_Information supplied_:
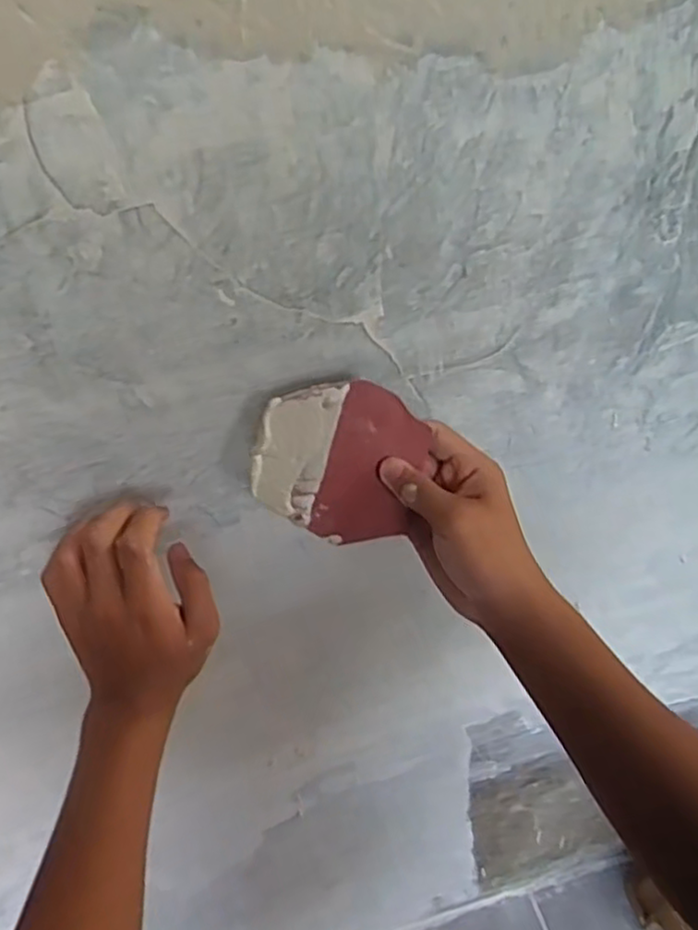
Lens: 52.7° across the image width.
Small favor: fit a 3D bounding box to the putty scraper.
[{"bbox_3d":[-0.004,-0.003,0.424,0.101,0.095,0.004,16,12,-14],"label":"putty scraper"}]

_Exercise objective_:
The data above must be copied exactly. Leave out the pictures.

_The answer_:
Lens: 52.7° across the image width.
Small favor: fit a 3D bounding box to the putty scraper.
[{"bbox_3d":[-0.004,-0.003,0.424,0.101,0.095,0.004,16,12,-14],"label":"putty scraper"}]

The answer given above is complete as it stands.